# Document text
-*-*-
The new title took 'the best' from newspapers
and magazines (including Emap's Zoo!). This strategy
had been used for several years by Dennis with The Week and
the Guardian with its Editor supplement. The
first issue culled from 54 papers and 185 mags for a mix of news,
humour, gadgets, quizzes, sport, cars and, of course, women,
although the flesh count was refreshingly low.
However, in October, Marketing Week reported that Bauer had stopped taking any advertising for Cut (14 October 2004, p15), and was rumoured to be gearing up for a relaunch. By November, Press Gazette saw 25 editorial jobs under threat as Bauer said it was reviewing the future of the title (11 November).
The issue published on 11 November was the last. Print Week said sales had fallen to just 10,000 after an initial print run, believed to have been about 700,000 copies, at Quebecor World in Corby (25 November, p9). 'It has been criticised for the poor quality of paper on which it was printed and the editorial content, which aimed to tone down the "booze and birds" focus of its rivals,' said Print Week.
-*-*-
# Given data

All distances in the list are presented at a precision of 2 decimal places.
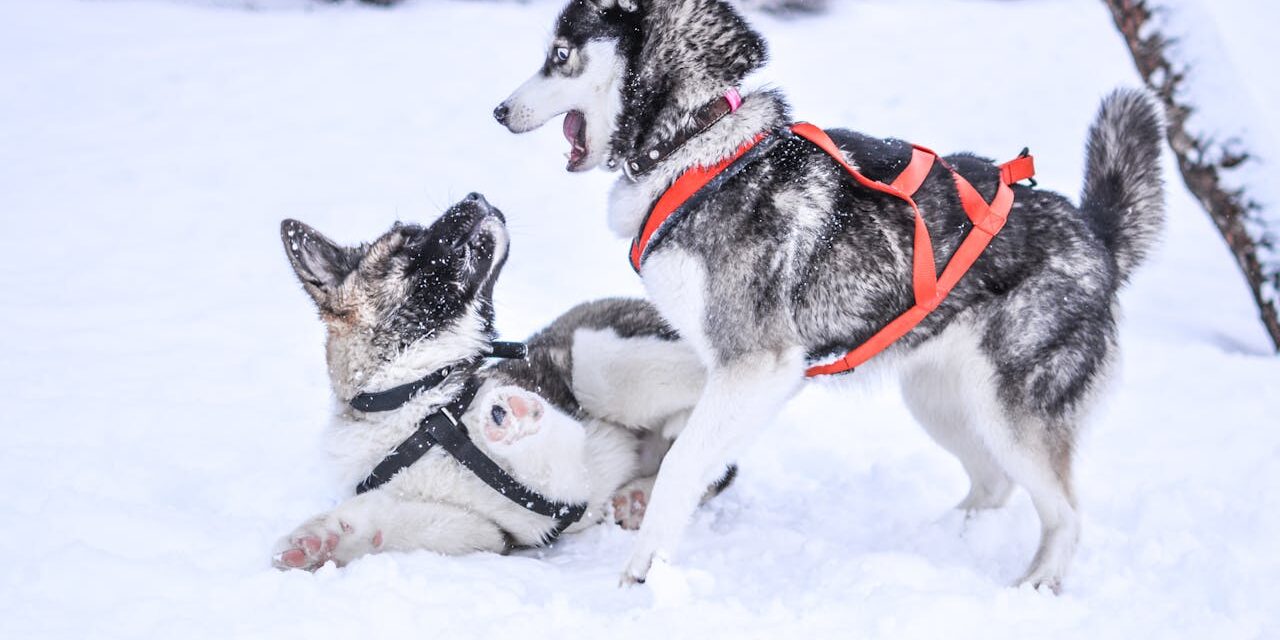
-*-*-
# Activity 1
In the passage about the magazine Cut, what two things does Print Week say the title was criticized for? Answer in one to three sentences.
# Activity 2
List every kind of content that the passage about the magazine Cut says made up the mix in its first issue.
# Activity 3
Pick up the passage about the magazine Cut after its final sentence and keep it going.

# Reply 1
Print Week said Cut was criticized for the poor quality of the paper it was printed on. It was also criticized for its editorial content, which aimed to tone down the "booze and birds" focus of its rivals.

# Reply 2
- news
- humor
- gadgets
- quizzes
- sport
- cars
- women

# Reply 3
The Brand Republic website ('Cut fails to make it as Bauer pulls plug on men's weekly,' 10 December) said Bauer blamed a 'highly competitive and promotionally led market'. David Goodchild, managing director of Bauer, was quoted as saying: 'Cut was an exploration of new territory for the company. The intent was to provide men with an alternative weekly read to the lad's weeklies.' Brand Republic said unofficial industry figures put sales of the first full-price issue at just 30,000.
Geller went on edit Sky, the free magazine for the 7 million subscribers to the satellite TV channel, at customer publisher John Brown Citrus.